# [What you need to do]
- A) According to the passage on David Livingstone, in what year did he reach Victoria Falls?
- B) Extend the passage on David Livingstone, picking up right after its final sentence.

# [Document excerpt]
David Livingstone arrived in Cape Town in 1840 and joined Moffat's mission at Kuruman in the Kalahari Desert. He married Moffat's daughter Mary and, driven by his dual passion to spread the Christian faith and to explore the unknown, travelled extensively through Africa. He was an ardent campaigner against slavery and received many accolades, degrees and awards, including the Freedom of the City of London.

His anti-slavery position earned him the trust of many communities he met in Africa. Although Livingstone may not have been the first European to see Victoria Falls, when he reached them in 1855, he certainly was the first to bring them to the attention of the Western world.

Historians believe that, despite the beauty of the Victoria Falls, they were an initial disappointment to David Livingstone, and his vibrant Victorian prose owed more to the advice of his publishers than to what appeared in his actual diary entries of the time.

David Livingstone maintained a belief that the Zambezi was "God's highway" to open up central Africa but was defeated in his endeavours to open it up by the Cabora Bassa Rapids, which he only encountered during his second major expedition up the river a few years later.

# [Source data]
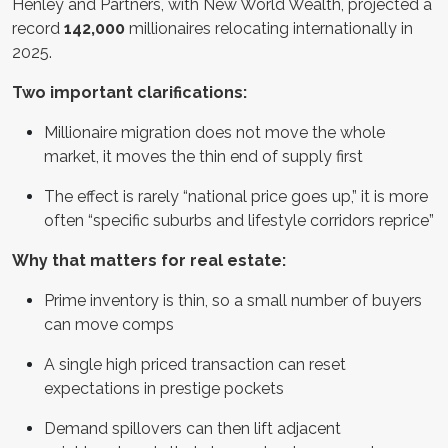
Henley and Partners, with New World Wealth, projected a
record
142,000
millionaires relocating internationally in
2025.
Two important clarifications:
Millionaire migration does not move the whole
market, it moves the thin end of supply first
The effect is rarely “national price goes up,” it is more
often “specific suburbs and lifestyle corridors reprice”
Why that matters for real estate:
Prime inventory is thin, so a small number of buyers
can move comps
A single high priced transaction can reset
expectations in prestige pockets
Demand spillovers can then lift adjacent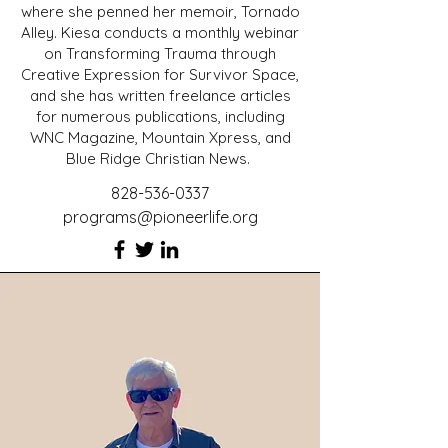
where she penned her memoir, Tornado
Alley. Kiesa conducts a monthly webinar
on Transforming Trauma through
Creative Expression for Survivor Space,
and she has written freelance articles
for numerous publications, including
WNC Magazine, Mountain Xpress, and
Blue Ridge Christian News.
828-536-0337
programs@pioneerlife.org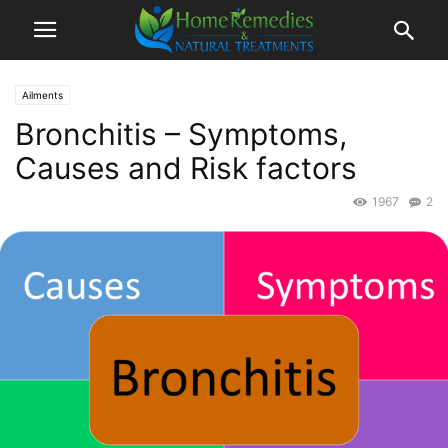
Ailments
Bronchitis – Symptoms,
Causes and Risk factors
1967
2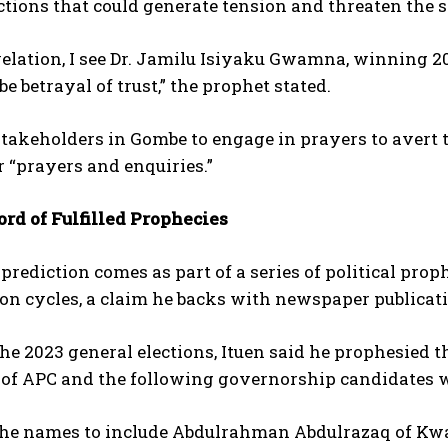
ctions that could generate tension and threaten the se
elation, I see Dr. Jamilu Isiyaku Gwamna, winning 2
be betrayal of trust,” the prophet stated.
takeholders in Gombe to engage in prayers to avert 
r “prayers and enquiries.”
rd of Fulfilled Prophecies
 prediction comes as part of a series of political prop
ion cycles, a claim he backs with newspaper publicat
he 2023 general elections, Ituen said he prophesied t
of APC and the following governorship candidates wil
the names to include Abdulrahman Abdulrazaq of Kwar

# [Outputs in order]
- A) 1855

- B)
Livingstone's famous meeting with the American reporter Henry Stanley took place on the shores of what was then Lake Tanganyika in 1871, when the American greeted him with the immortal words, "Dr Livingstone, I presume".

Livingstone died two years later in northern Zambia. He was found kneeling in prayer by his bedside.

Bury My Heart in Africa

David Livingstone's porters removed his heart and buried it under a tree in the soils of Africa. They then embalmed his body and carried it 2400 kilometres to the Indian Ocean town of Dar-es-Salaam from where it was shipped back to England. Livingstone was laid to rest at Westminster Abbey in 1874.